#### Problems to solve
1. According to the text on the poem "Captain Dobbin," on whom is the poem partly based?
2. In the text on the poem "Captain Dobbin," echo the passage from "It was originally" to "Australian poetry anthologies.".

#### Text provided
- First published in: Cuckooz Contrey
- Country: Australia
- Language: English
- Genre: Poetry
- Publication date: 1932

= Captain Dobbin =

1932 poem by Australian poet Kenneth Slessor

"Captain Dobbin" (1932) is a poem by Australian poet Kenneth Slessor.

It was originally published in the poet's collection Cuckooz Contrey, and was subsequently reprinted in the author's single-author collections and a number of Australian poetry anthologies.

The poem "is based partly on a Captain Bayldon, retired sea captain and uncle of Slessor's first wife, Noela".

==Synopsis==
"The poem describes an eccentric old seaman who has enshrined in his cottage by the harbour the treasures of his seafaring days."

==Critical reception==

In his review of the poet's collection Poems in The Bulletin, critic and poet A. D. Hope wrote: "'Captain Dobbin' and 'Five Visions of Captain Cook' are his outstanding successes, in what is very close to the art of Browning, the Browning of Men and Women and the dramatic monologues."

Collection entries:
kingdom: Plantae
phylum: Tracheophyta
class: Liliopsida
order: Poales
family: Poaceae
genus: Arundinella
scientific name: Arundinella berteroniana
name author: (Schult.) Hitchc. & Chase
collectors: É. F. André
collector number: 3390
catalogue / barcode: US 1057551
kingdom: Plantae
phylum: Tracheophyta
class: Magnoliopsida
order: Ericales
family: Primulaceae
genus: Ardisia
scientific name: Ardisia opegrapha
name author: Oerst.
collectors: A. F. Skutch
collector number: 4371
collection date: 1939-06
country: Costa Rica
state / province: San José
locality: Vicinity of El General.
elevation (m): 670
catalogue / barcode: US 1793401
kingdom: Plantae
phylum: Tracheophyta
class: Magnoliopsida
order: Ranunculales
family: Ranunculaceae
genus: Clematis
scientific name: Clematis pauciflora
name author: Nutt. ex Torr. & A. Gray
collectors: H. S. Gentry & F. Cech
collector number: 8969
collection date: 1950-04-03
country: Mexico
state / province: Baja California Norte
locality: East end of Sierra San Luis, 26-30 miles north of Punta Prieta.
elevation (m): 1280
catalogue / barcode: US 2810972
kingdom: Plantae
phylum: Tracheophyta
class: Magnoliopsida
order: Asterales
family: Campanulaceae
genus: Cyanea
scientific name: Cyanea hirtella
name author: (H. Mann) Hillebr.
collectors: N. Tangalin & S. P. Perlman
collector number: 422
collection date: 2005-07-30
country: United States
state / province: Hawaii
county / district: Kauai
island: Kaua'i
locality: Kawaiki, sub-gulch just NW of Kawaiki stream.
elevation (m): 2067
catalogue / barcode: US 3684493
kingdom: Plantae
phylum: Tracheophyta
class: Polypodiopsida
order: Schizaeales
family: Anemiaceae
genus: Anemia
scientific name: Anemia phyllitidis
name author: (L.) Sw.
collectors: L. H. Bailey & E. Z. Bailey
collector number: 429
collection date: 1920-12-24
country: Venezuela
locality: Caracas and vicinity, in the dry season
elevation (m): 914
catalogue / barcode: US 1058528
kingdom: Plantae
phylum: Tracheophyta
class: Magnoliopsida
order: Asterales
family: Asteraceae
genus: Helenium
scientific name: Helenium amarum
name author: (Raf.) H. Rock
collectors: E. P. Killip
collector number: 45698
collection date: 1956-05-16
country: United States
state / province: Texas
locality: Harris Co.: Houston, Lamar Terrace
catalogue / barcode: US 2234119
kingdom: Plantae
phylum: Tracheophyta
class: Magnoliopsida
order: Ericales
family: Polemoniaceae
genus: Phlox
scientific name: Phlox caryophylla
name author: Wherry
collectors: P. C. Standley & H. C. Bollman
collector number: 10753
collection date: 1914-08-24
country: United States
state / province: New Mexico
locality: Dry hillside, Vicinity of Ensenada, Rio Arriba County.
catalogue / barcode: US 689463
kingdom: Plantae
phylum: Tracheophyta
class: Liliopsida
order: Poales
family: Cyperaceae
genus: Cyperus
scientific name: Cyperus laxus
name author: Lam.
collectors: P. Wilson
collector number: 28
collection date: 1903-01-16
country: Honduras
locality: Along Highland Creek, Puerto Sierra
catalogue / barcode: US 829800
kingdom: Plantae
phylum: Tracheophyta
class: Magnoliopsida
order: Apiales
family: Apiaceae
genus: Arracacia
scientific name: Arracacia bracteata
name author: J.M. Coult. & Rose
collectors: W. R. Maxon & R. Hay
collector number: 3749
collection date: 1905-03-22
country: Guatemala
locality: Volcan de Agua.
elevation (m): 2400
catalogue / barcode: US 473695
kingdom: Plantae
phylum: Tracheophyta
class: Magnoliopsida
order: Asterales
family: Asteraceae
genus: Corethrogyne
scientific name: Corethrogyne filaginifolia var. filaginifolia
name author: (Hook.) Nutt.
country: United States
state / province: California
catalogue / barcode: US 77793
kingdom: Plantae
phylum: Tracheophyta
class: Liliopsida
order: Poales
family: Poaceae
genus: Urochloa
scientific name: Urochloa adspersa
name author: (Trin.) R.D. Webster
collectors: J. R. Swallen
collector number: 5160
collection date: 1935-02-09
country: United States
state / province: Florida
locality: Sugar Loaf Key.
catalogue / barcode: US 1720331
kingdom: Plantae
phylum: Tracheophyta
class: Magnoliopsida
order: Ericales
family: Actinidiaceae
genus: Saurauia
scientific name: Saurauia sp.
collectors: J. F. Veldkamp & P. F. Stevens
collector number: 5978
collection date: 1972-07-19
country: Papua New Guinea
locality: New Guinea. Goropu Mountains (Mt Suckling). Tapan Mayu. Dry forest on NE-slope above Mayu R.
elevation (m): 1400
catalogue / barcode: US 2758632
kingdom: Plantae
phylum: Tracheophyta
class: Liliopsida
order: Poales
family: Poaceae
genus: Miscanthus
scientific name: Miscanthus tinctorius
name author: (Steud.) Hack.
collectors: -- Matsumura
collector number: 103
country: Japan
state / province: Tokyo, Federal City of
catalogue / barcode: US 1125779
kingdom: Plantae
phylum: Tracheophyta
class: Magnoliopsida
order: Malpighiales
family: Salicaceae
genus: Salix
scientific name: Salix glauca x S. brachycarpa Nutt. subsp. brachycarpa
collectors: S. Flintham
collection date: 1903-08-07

#### Task-by-task answers
1. It is based partly on a Captain Bayldon, a retired sea captain and uncle of Slessor's first wife, Noela.

2.
It was originally published in the poet's collection Cuckooz Contrey, and was subsequently reprinted in the author's single-author collections and a number of Australian poetry anthologies.